I got Botox injections in my arm a few weekends ago. I am supposed to avoid as much repetitive motion with that arm to avoid the Botox spreading and causing overall weakness instead of treating the spasms cause by my focal dystonia. Fortunately for me, my husband was home to help me with as much as I needed. Did I let him help me? No, not really. He offered, and even repeatedly asked to help, and I still tried to do most things myself. Why? Because I have self-worth issues, because I don’t want to need to be helped, because I hate being needy. Basically, because I am prideful. Over the course of the weekend, though, I had a realization. I need to be needed. I want to be needed, especially by my husband. What if he needs and wants the same things? What if I’m furthering my own issues, and by proxy, causing issues for us as a couple by refusing help? There may be more to need than I thought.

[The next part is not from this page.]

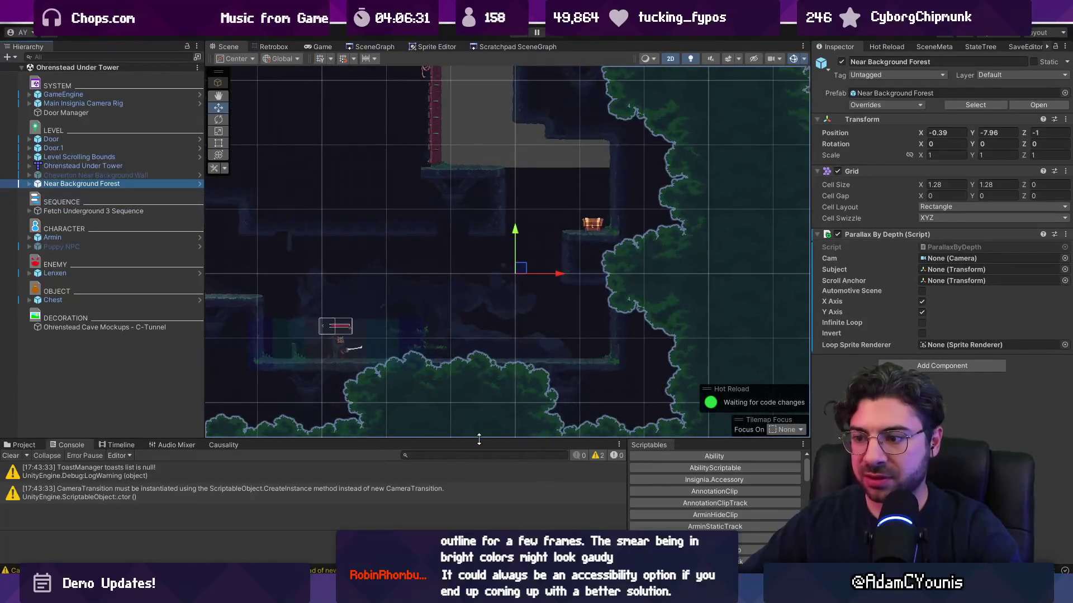
{"action": "left_click", "coordinate": [516, 35]}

We are created in marriage to be interdependent. After all, help for the man Adam was cause for God to create Eve. The husband’s care for his wife is supposed to image Christ and the church (Eph 5:25-33). Paul tells readers that carrying one another’s burdens fulfills the law of Christ (Gal 6:2). We are not to be codependent, depending on each other for identity and worth, but to be each other’s helpers.
I tend towards codependency, towards needing my husband to need me to feel worthwhile. That is not healthy, especially since my husband is pretty independent and as he puts it, "has very low needs." There are certainly ways I can serve him, but sometimes I stake my worth on him needing me, which in a basic sense, he does not. But what if, because of marriage, he needs me in a different sense? In a co-laboring sense? To be my helper. That would not be co-dependence, but interdependence, a sharing of the load. That would be right.
I talked to my husband after my realization, and he reported that he indeed does not need me to need him. He is fine with me being independent. He reported that he wants to help me, though. He wants us to be interdependent, and he recognizes that this requires work on his part. And here I am trying to do all the work because I am prideful and do not want to admit my weakness, even when it is medically induced. (Believe me, I have plenty of other weaknesses in my body, as well as my character.)
Marriage is a lifelong and messy process. As Mike Mason writes in his book, The Mystery of Marriage, “The wedding is merely the beginning of a lifelong process of handing over absolutely everything, and not simply everything that one owns but everything that one is” (p. 21). I have not gotten there yet. I am very independent, and at the same time, dependent. I need the beautiful emptiness of myself that occurs in interdependence. To get closer to that, I am going to have to let my husband help me. And I am going to have to look for ways to help him, not just wait for him to need me. We have work to do, but that is marriage. Working together is marriage, until the marriage supper of the Lamb when we will no longer be interdependent, but rather forever dependent on Christ, the Bridegroom of the church.